The forging of the Pact ended the Dawn Age and ushered in the Age of Heroes, which according to tradition lasted for the next four thousand years.


“Theon Greyjoy rides to Moat Cailin”, by Marc Simonetti.

A Note on Moat Cailin

One of the more puzzling aspects of Westerosi history – and discrepancies, oddities and conflicts of information in the history of the continent are legion – relates to the age and origin to Moat Cailin, the ruined fortress located where the Kingsroad crosses the Neck. According to tradition, Moat Cailin is the oldest fortress still extant in Westeros, being at least ten thousand years old. It was raised either very late in the Dawn Age or very early in the Age of Heroes. According to some stories it was raised by the First Men and captured by the Children of the Forest; in a few, highly implausible, others it was raised by the Children of the Forest, having observed the working of stone by the First Men; and in yet others it was raised by the crannogmen, First Men who were working alongside the Children as allies.

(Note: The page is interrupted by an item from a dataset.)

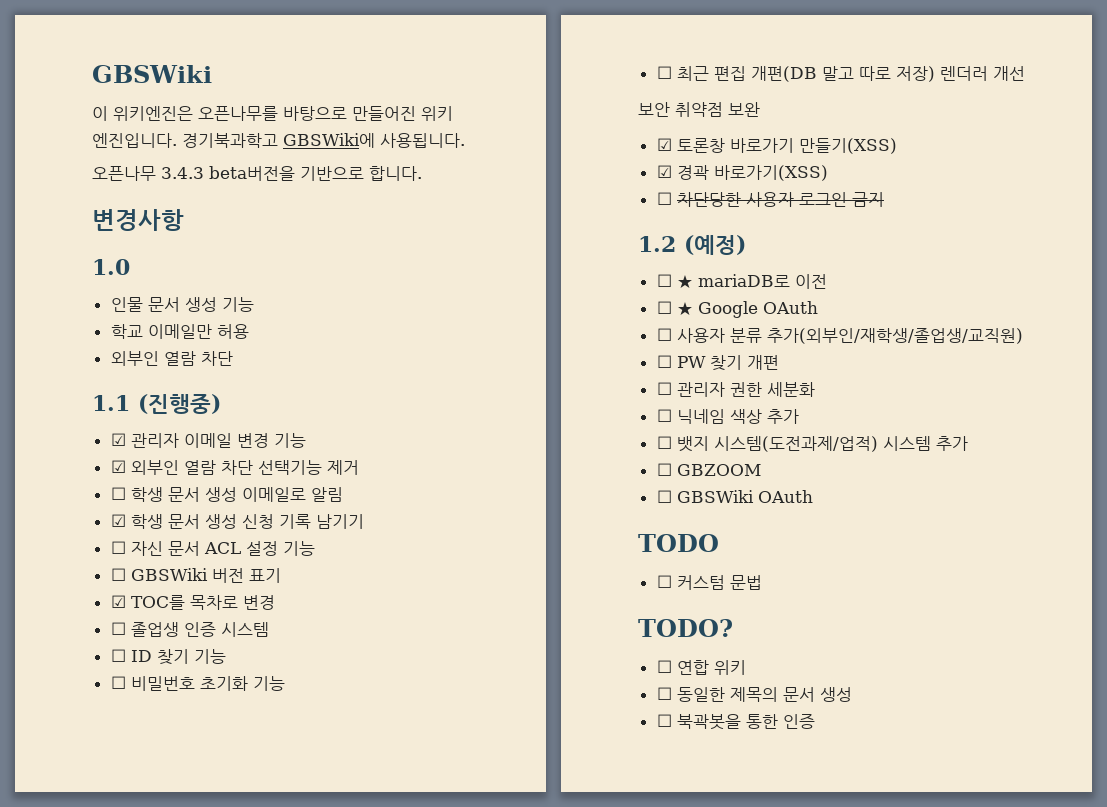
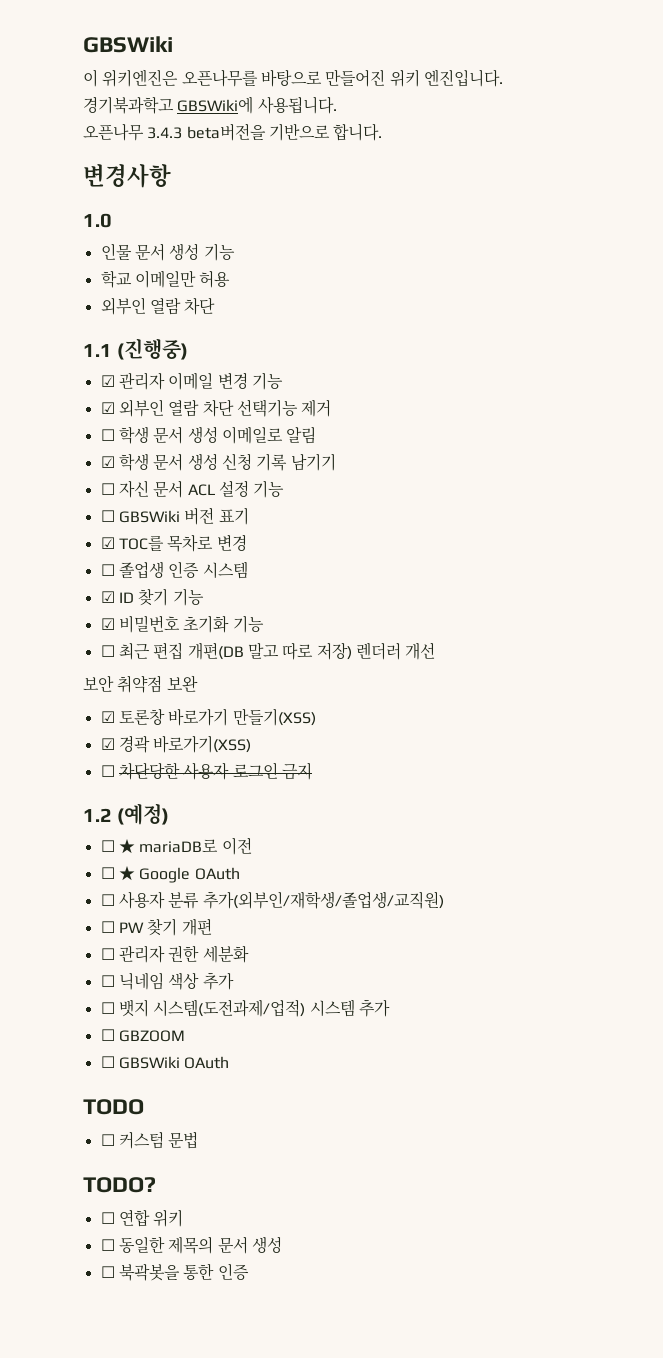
[110,649,126,662] ☐ -> [100,591,115,603] ☑
[110,676,126,689] ☐ -> [100,618,115,630] ☑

In several legends, it was from Moat Cailin that the Children of the Forest summoned the waves that drowned the Neck, specifically from the Children’s Tower. However, these legends are contradictary. Most notably, Moat Cailin’s location is due to it being the most formidable natural chokepoint through the marshes. Unless the Children had prescient knowledge of the exact extent of the flooding and what areas would be affected and what wouldn’t, it would not be possible to build the castle¬†before the flood. It is perhaps more likely that the Children used the approximate location of the later fortress to work their magics, and this tale was conflated with the likely later (probably considerably later) founding of Moat Cailin as we know it.

It is of course improbable in the extreme that any of the surviving remnants of Moat Cailin are ten thousand years old, especially given the environment. Most likely, a strategically-minded First Man king raised a keep on the modern site of Moat Cailing some centuries after the Pact and succeeding fortresses have been built on the same spot, in the same manner as Winterfell and other great keeps of Westeros.